Scanning your phone for loving faces before an uncomfortable test like a mammogramme may make the pain of the test bearable. Women who viewed pictures of their partners during a lab test reported less pain than those who looked at inanimate objects or strangers. A loving face may spur the release of chemicals that shut down pain-processing areas of the brain.
Drum up a steamy fantasy
Let your mind wander to a sexy encounter to offset acute aches and pains. In one Johns Hopkins study, participants could withstand more pain and experienced less anxiety during a lab experiment when their minds meandered to something sexual, compared with other people who thought about more vanilla topics.

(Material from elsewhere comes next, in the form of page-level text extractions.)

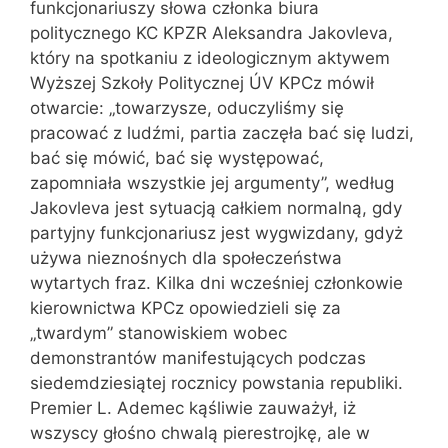
funkcjonariuszy słowa członka biura
politycznego KC KPZR Aleksandra Jakovleva,
który na spotkaniu z ideologicznym aktywem
Wyższej Szkoły Politycznej ÚV KPCz mówił
otwarcie: „towarzysze, oduczyliśmy się
pracować z ludźmi, partia zaczęła bać się ludzi,
bać się mówić, bać się występować,
zapomniała wszystkie jej argumenty”, według
Jakovleva jest sytuacją całkiem normalną, gdy
partyjny funkcjonariusz jest wygwizdany, gdyż
używa nieznośnych dla społeczeństwa
wytartych fraz. Kilka dni wcześniej członkowie
kierownictwa KPCz opowiedzieli się za
„twardym” stanowiskiem wobec
demonstrantów manifestujących podczas
siedemdziesiątej rocznicy powstania republiki.
Premier L. Ademec kąśliwie zauważył, iż
wszyscy głośno chwalą pierestrojkę, ale w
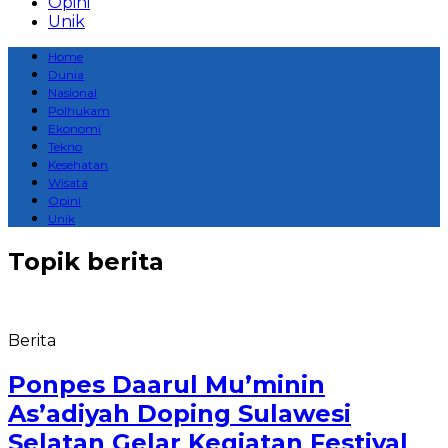
Opini
Unik
Home
Dunia
Nasional
Polhukam
Ekonomi
Tekno
Kesehatan
Wisata
Opini
Unik
Topik
berita
Berita
Ponpes Daarul Mu’minin
As’adiyah Doping Sulawesi
Selatan Gelar Kegiatan Festival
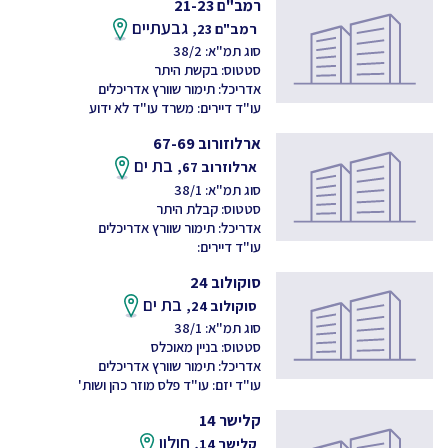
רמב"ם 21-23
גבעתיים
רמב"ם 23,
סוג תמ"א: 38/2
סטטוס: בקשת היתר
אדריכל: תימור שוורץ אדריכלים
עו"ד דיירים: משרד עו"ד לא ידוע
ארלוזורוב 67-69
בת ים
ארלוזרוב 67,
סוג תמ"א: 38/1
סטטוס: קבלת היתר
אדריכל: תימור שוורץ אדריכלים
עו"ד דיירים:
סוקולוב 24
בת ים
סוקולוב 24,
סוג תמ"א: 38/1
סטטוס: בניין מאוכלס
אדריכל: תימור שוורץ אדריכלים
עו"ד יזם: עו"ד פלס מוזר כהן ושות'
קלישר 14
חולון
קלישר 14,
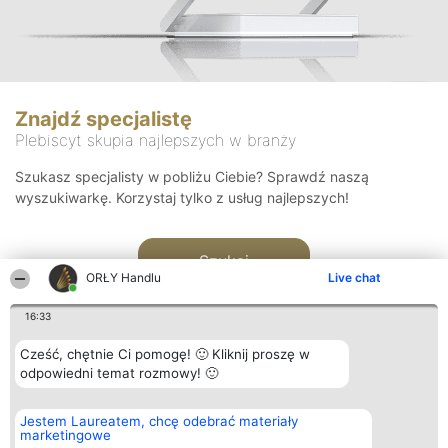
Znajdź specjalistę
Plebiscyt skupia najlepszych w branży
Szukasz specjalisty w pobliżu Ciebie? Sprawdź naszą
wyszukiwarkę. Korzystaj tylko z usług najlepszych!
Szukaj
ORŁY Handlu
Live chat
16:33
Cześć, chętnie Ci pomogę! 🙂 Kliknij proszę w
odpowiedni temat rozmowy! 🙂
Organizator plebiscytu
Plebiscyt
Kontakt
Jestem Laureatem, chcę odebrać materiały
Bright Side Solutions sp. z o.
Laureaci
Kontakt
marketingowe
o. sp. k.
Lista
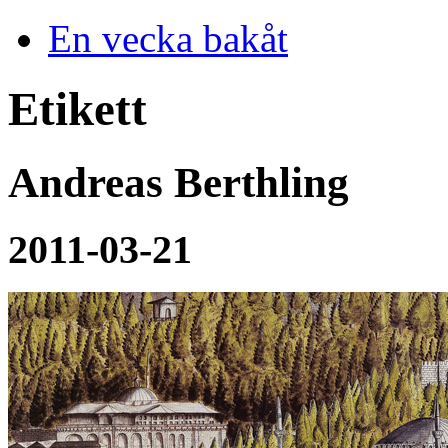
En vecka bakåt
Etikett
Andreas Berthling
2011-03-21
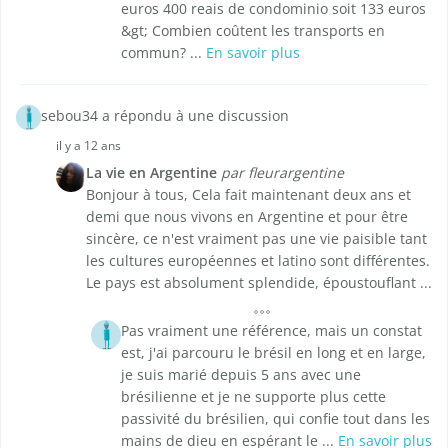
euros 400 reais de condominio soit 133 euros
&gt; Combien coûtent les transports en
commun? ...
En savoir plus
sebou34 a répondu à une discussion
il y a 12 ans
La vie en Argentine
par fleurargentine
Bonjour à tous, Cela fait maintenant deux ans et
demi que nous vivons en Argentine et pour être
sincère, ce n'est vraiment pas une vie paisible tant
les cultures européennes et latino sont différentes.
Le pays est absolument splendide, époustouflant ...
Pas vraiment une référence, mais un constat
est, j'ai parcouru le brésil en long et en large,
je suis marié depuis 5 ans avec une
brésilienne et je ne supporte plus cette
passivité du brésilien, qui confie tout dans les
mains de dieu en espérant le ...
En savoir plus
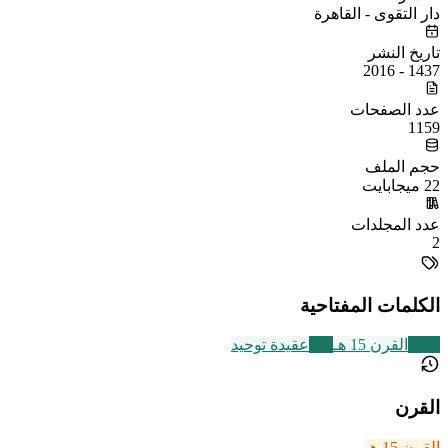
دار التقوى - القاهرة
تاريخ النشر
1437 - 2016
عدد الصفحات
1159
حجم الملف
22 ميجابايت
عدد المجلدات
2
الكلمات المفتاحية
2463
القرن 15 هـ
639
عقيدة توحيد
القرن
القرن 15 هـ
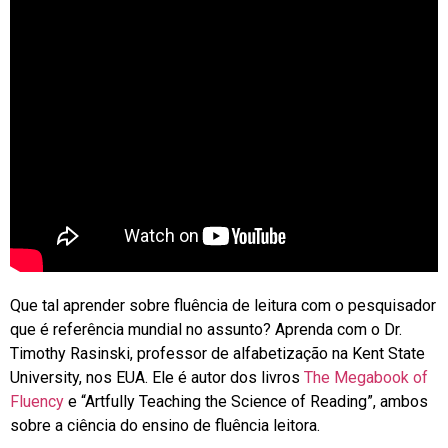
Que tal aprender sobre fluência de leitura com o pesquisador
que é referência mundial no assunto? Aprenda com o Dr.
Timothy Rasinski, professor de alfabetização na Kent State
University, nos EUA. Ele é autor dos livros
The Megabook of
Fluency
e “Artfully Teaching the Science of Reading”, ambos
sobre a ciência do ensino de fluência leitora.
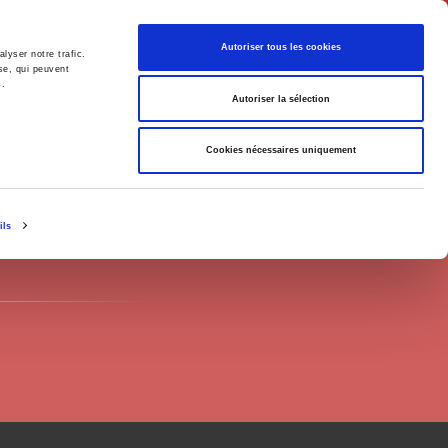
English
Autoriser tous les cookies
lyser notre trafic.
se, qui peuvent
s.
litics
Society
Autoriser la sélection
Cookies nécessaires uniquement
ils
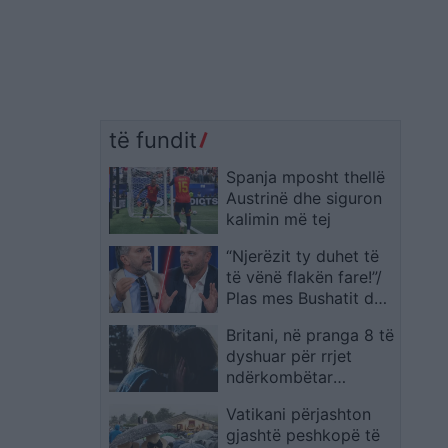
të fundit
Spanja mposht thellë
Austrinë dhe siguron
kalimin më tej
“Njerëzit ty duhet të
të vënë flakën fare!”/
Plas mes Bushatit dhe
Bidos: Mbron hajdutët
Britani, në pranga 8 të
dhe tund flamurin e
dyshuar për rrjet
patriotizmit!
ndërkombëtar
abuzimesh seksuale
Vatikani përjashton
ndaj grave pas
gjashtë peshkopë të
drogimit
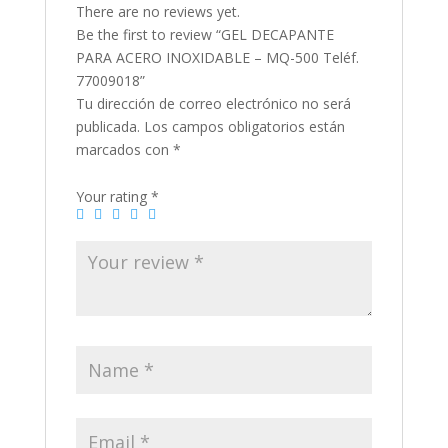
There are no reviews yet.
Be the first to review “GEL DECAPANTE
PARA ACERO INOXIDABLE – MQ-500 Teléf.
77009018”
Tu dirección de correo electrónico no será
publicada.
Los campos obligatorios están
marcados con
*
Your rating
*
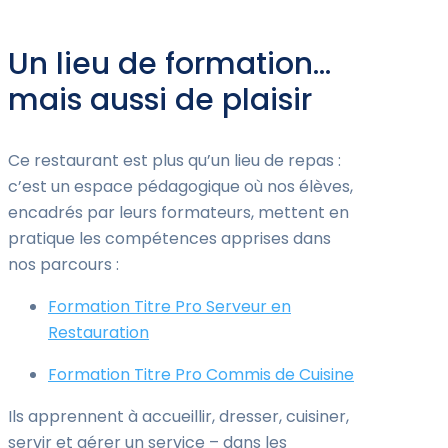
Un lieu de formation…
mais aussi de plaisir
Ce restaurant est plus qu’un lieu de repas :
c’est un espace pédagogique où nos élèves,
encadrés par leurs formateurs, mettent en
pratique les compétences apprises dans
nos parcours :
Formation Titre Pro Serveur en
Restauration
Formation Titre Pro Commis de Cuisine
Ils apprennent à accueillir, dresser, cuisiner,
servir et gérer un service – dans les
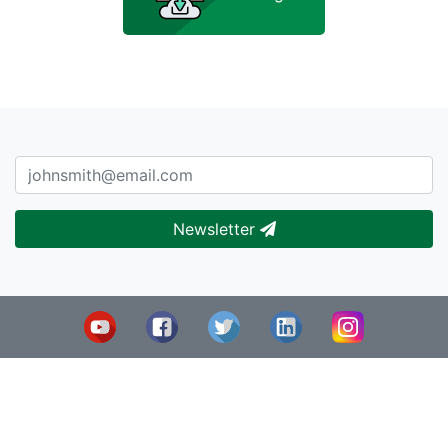
Newsletter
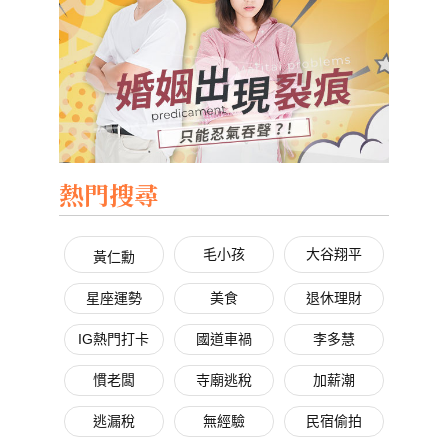
熱門搜尋
毛小孩
大谷翔平
黃仁勳
星座運勢
美食
退休理財
IG熱門打卡
國道車禍
李多慧
慣老闆
寺廟逃稅
加薪潮
逃漏稅
無經驗
民宿偷拍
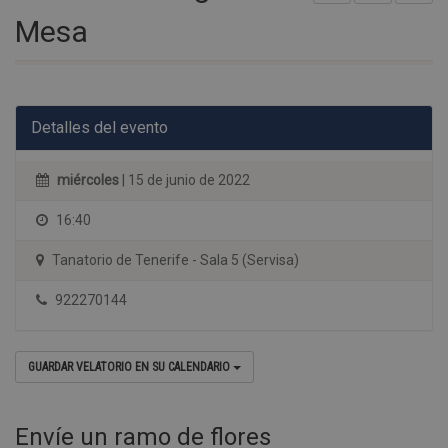
Mesa
Detalles del evento
miércoles
| 15 de junio de 2022
16:40
Tanatorio de Tenerife - Sala 5 (Servisa)
922270144
GUARDAR VELATORIO EN SU CALENDARIO
Envíe un ramo de flores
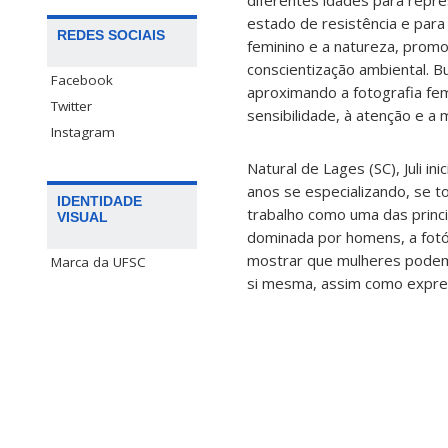
diferentes idades para repr
estado de resistência e para
REDES SOCIAIS
feminino e a natureza, prom
conscientização ambiental. Bu
Facebook
aproximando a fotografia fe
Twitter
sensibilidade, à atenção e a
Instagram
Natural de Lages (SC), Juli in
anos se especializando, se t
IDENTIDADE
trabalho como uma das princ
VISUAL
dominada por homens, a fotó
mostrar que mulheres podem 
Marca da UFSC
si mesma, assim como expres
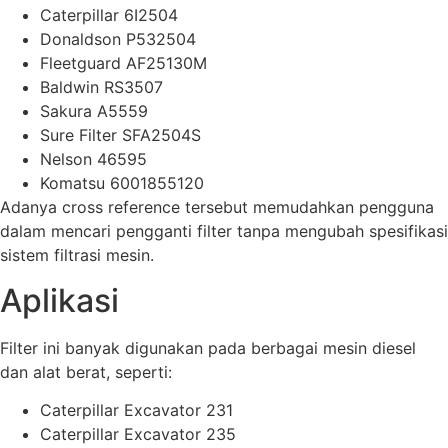
Caterpillar 6I2504
Donaldson P532504
Fleetguard AF25130M
Baldwin RS3507
Sakura A5559
Sure Filter SFA2504S
Nelson 46595
Komatsu 6001855120
Adanya cross reference tersebut memudahkan pengguna
dalam mencari pengganti filter tanpa mengubah spesifikasi
sistem filtrasi mesin.
Aplikasi
Filter ini banyak digunakan pada berbagai mesin diesel
dan alat berat, seperti:
Caterpillar Excavator 231
Caterpillar Excavator 235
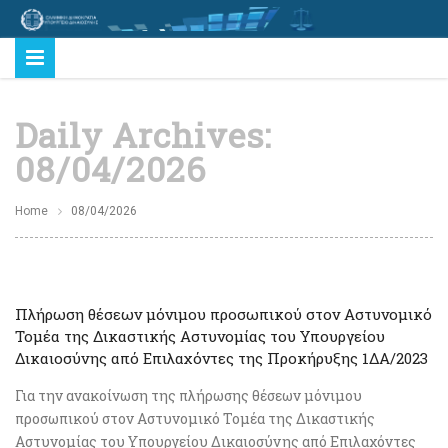
Daily Archives:
08/04/2026
Home
08/04/2026
Πλήρωση θέσεων μόνιμου προσωπικού στον Αστυνομικό
Τομέα της Δικαστικής Αστυνομίας του Υπουργείου
Δικαιοσύνης από Επιλαχόντες της Προκήρυξης 1ΔΑ/2023
Για την ανακοίνωση της πλήρωσης θέσεων μόνιμου
προσωπικού στον Αστυνομικό Τομέα της Δικαστικής
Αστυνομίας του Υπουργείου Δικαιοσύνης από Επιλαχόντες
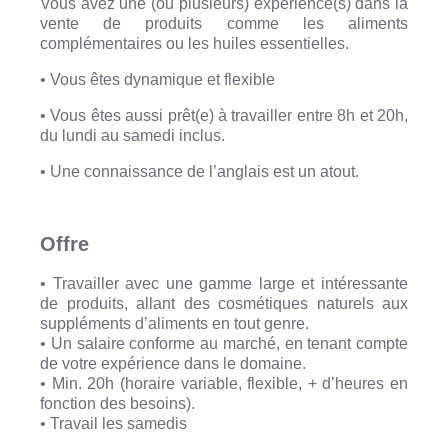
Vous avez une (ou plusieurs) expérience(s) dans la
vente de produits comme les aliments
complémentaires ou les huiles essentielles.
• Vous êtes dynamique et flexible
• Vous êtes aussi prêt(e) à travailler entre 8h et 20h,
du lundi au samedi inclus.
• Une connaissance de l’anglais est un atout.
Offre
• Travailler avec une gamme large et intéressante
de produits, allant des cosmétiques naturels aux
suppléments d’aliments en tout genre.
• Un salaire conforme au marché, en tenant compte
de votre expérience dans le domaine.
• Min. 20h (horaire variable, flexible, + d’heures en
fonction des besoins).
• Travail les samedis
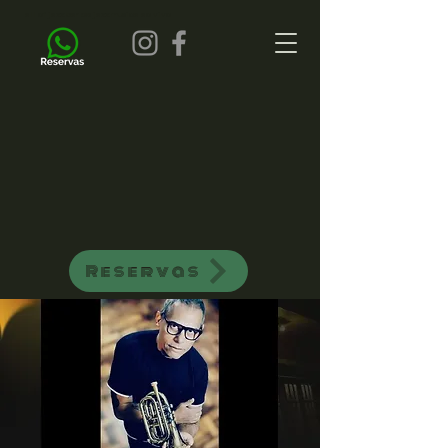
all of jazz bar de jazz musica ao vivo
Reservas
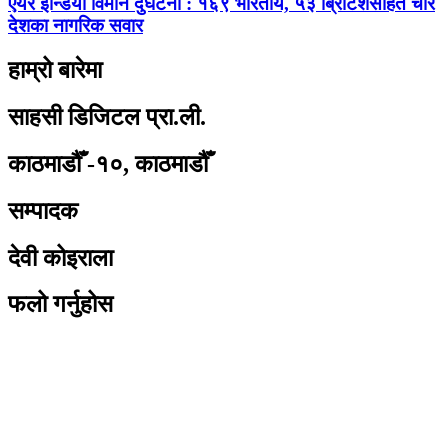
एयर इन्डिया विमान दुर्घटना : १६९ भारतीय, ५३ ब्रिटिशसहित चार
देशका नागरिक सवार
हाम्रो बारेमा
साहसी डिजिटल प्रा.ली.
काठमाडौँ -१०, काठमाडौँ
सम्पादक
देवी कोइराला
फलो गर्नुहोस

Such fantasy distracts you from the pain, and it also reduces anxiety and relaxes you, says study coauthor Hamid Hekmat, PhD, a professor of psychology at the University of Wisconsin
Take deep, slow breaths
Are you a wimp about flu shots? Before your next skin prick, start using your yoga breaths. Women whose breathing rates slowed by half reported significantly less discomfort during a pain-inducing experiment. Measured breathing helps deactivate your body’s fight-or-flight response to pain. It can also be a good distraction—something women who’ve given birth know well!
Meditate a little every day
Wind down before bed with a few minutes of calm. People who meditate regularly have thicker areas of the cortex, a part of the brain that affects pain sensitivity, than those who don’t, finds Canadian research. A few days of practice may be enough to boost pain tolerance.